On-line version ISSN 1984-5685

RSBO (Online) vol.7 n.3 Joinville Sep. 2010

 

ARTIGO DE REVISÃO DE LITERATURA LITERATURE REVIEW ARTICLE

 

Fraturas nasais em esportes: sua ocorrência e importância

 

Nasal fracture in sports: its occurrence and importance

 

 

Neide Pena Coto; Josete Barbosa Cruz Meira; Reinaldo Brito e Dias

Departamento de Odontologia, Faculdade de Odontologia da Universidade de São Paulo – São Paulo – SP – Brasil

Endereço para correspondência

 

 


RESUMO

INTRODUÇÃO: O aumento do número de participantes nas mais variadas modalidades desportivas e de praticantes em recinto fechado trouxe também um aumento significativo de traumas orofaciais nos esportes, principalmente fraturas nasais, que ocupam o terceiro lugar em ocorrência em todas as modalidades desportivas.
OBJETIVO E REVISÃO DE LITERATURA: Trazer conhecimento das causas, da ocorrência e da importância da fratura nasal no esporte, já que é de responsabilidade do cirurgião-dentista confeccionar meios de proteção bucomaxilofaciais nos esportes, área em que a Odontologia do Esporte vem se sedimentando.
CONCLUSÃO: Um afastamento prolongado do atleta acarreta a ele grande prejuízo físico e psicológico, assim como prejuízo financeiro para seu clube.
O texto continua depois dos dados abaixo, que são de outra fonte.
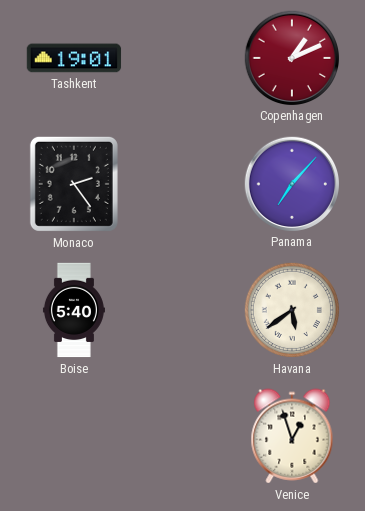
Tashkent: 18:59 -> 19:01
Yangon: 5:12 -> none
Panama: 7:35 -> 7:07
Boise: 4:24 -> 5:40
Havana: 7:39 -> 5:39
Deve-se ter atenção para meios de proteção para o atleta.

Palavras-chave: fratura nasal; fraturas nos esportes; fratura nasal nos esportes.


ABSTRACT

INTRODUCTION: The increasing number of participants in various sports, mainly those practiced indoors, brought a significant increase of orofacial injuries in sports, especially nasal fractures, which rank third in incidence in all sports.
OBJECTIVE AND LITERATURE REVIEW: To study the causes, occurrence and importance of nasal fracture in sports, as providing ways of protecting the maxillofacial area in sports is the responsibility of the dentist, area in which Sports Dentistry is establishing itself.
CONCLUSION: A long athlete withdrawal carries great physical and psychological damage, as well as financial loss to his club. Attention in providing ways of protection for the athlete is required.
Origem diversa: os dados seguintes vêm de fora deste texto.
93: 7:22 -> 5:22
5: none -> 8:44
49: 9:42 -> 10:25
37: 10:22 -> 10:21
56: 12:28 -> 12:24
Keywords: nasal fracture; fractures in sports; nasal fracture in sports.


 

 

Introdução

Traumas da face têm representado nos últimos anos uma grande porcentagem de hospitalizações e realização de cirurgias. Percebe-se um aumento significativo no número de fraturas faciais em atividades desportivas [1, 21], por causa do grande número de praticantes dos mais variados tipos de esporte de contato, como futebol, basquete e rugby, e também dos chamados "esportes radicais", que expõem o homem a situações de risco. As lesões maxilofaciais nos esportes devem ser estudadas a fim de mapear causas mais frequentes, tratamentos indicados e dispositivos de proteção, minimizando assim riscos de afastamento de treinos e competições por um longo período de tempo por parte do atleta lesionado [20, 25], pois isso compromete a sua carreira e acarreta grande prejuízo financeiro para o clube [12]. Trabalhos mostram que o atleta perde condicionamento físico, além de apresentar, em muitos casos, tendência à depressão, o que prejudica a sua recuperação física [9, 12].
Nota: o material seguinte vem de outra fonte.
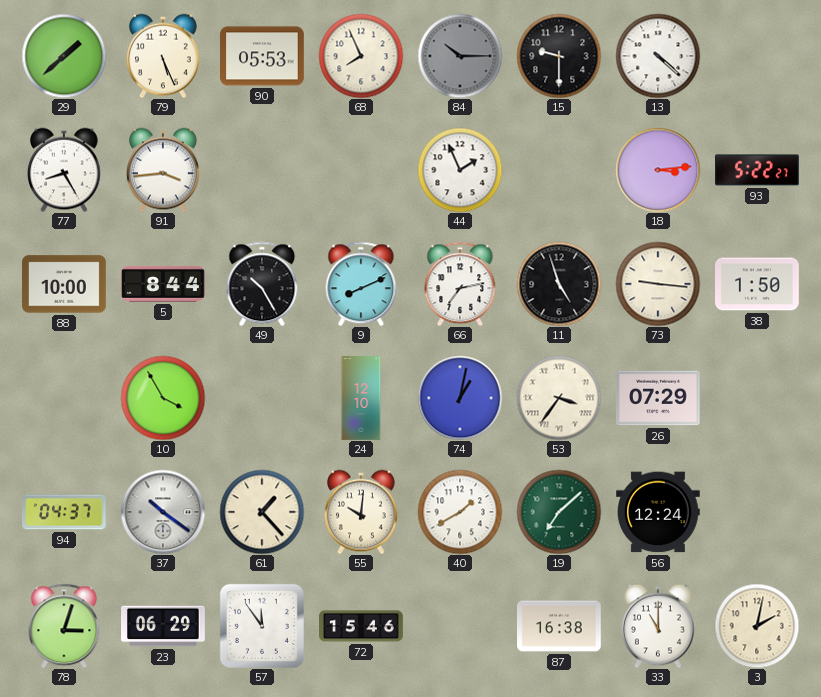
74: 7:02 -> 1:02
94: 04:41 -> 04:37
Este trabalho de revisão de literatura vem chamar a atenção para a necessidade de conhecer causas, a incidência e a importância da fratura nasal no esporte, já que é de responsabilidade do cirurgião-dentista confeccionar meios de proteção bucomaxilofaciais nos esportes, como determina a ASTM 697-80 [2].

 

Revisão de literatura

A face é a região mais exposta do crânio, portanto mais sujeita a injúrias provocadas por impactos diretos como pancadas, golpes e quedas [7, 26]. Felizmente o esqueleto da face é composto por ossos capazes de suportar altas forças de impacto, como os zigomáticos, o frontal e a mandíbula. Eles assumem a função de proteger elementos vitais como cérebro, olhos e estruturas neuromusculares, formando assim a zona de resistência da face [5].

Ao dividir a face em terços, tem-se o terço superior (entre a sutura fronto nasal e a região mais superior do osso frontal), médio (entre a sutura frontonasal e maxila) e inferior (entre comissura labial e parte mais anteroinferior da mandíbula). O terço médio é o mais proeminente e também o mais complexo; apresenta a maior incidência de fraturas da face nos esportes e é composto pelos ossos nasais e maxila, que formam a zona de fragilidade da face [6], e pelos ossos zigomáticos, que oferecem um arcabouço resistente [27].

Os fatores determinantes para a ocorrência de injúrias nos esportes podem ser divididos em [8]:

• Extrínsecos – tipo de esporte, posição no time e nível de competição, treino (tipo, frequência e intensidade), ambiente (tipo de solo de jogos e treinos, fechado ou aberto), condições do tempo, temporada do time, fator humano (companheiros de time, oponentes, técnico, espectadores e juiz), uso de equipamentos de proteção, modalidade desportiva, tipo de uniforme e tipo de calçado;

• Intrínsecos – idade, tipo físico, gênero, preparação física, mobilidade articular, habilidade motora, habilidade no esporte, anormalidade anatômica, presença prévia de fratura. Característica psicológica: motivação, predisposição ao trauma e aceitação de cobrança e exposição.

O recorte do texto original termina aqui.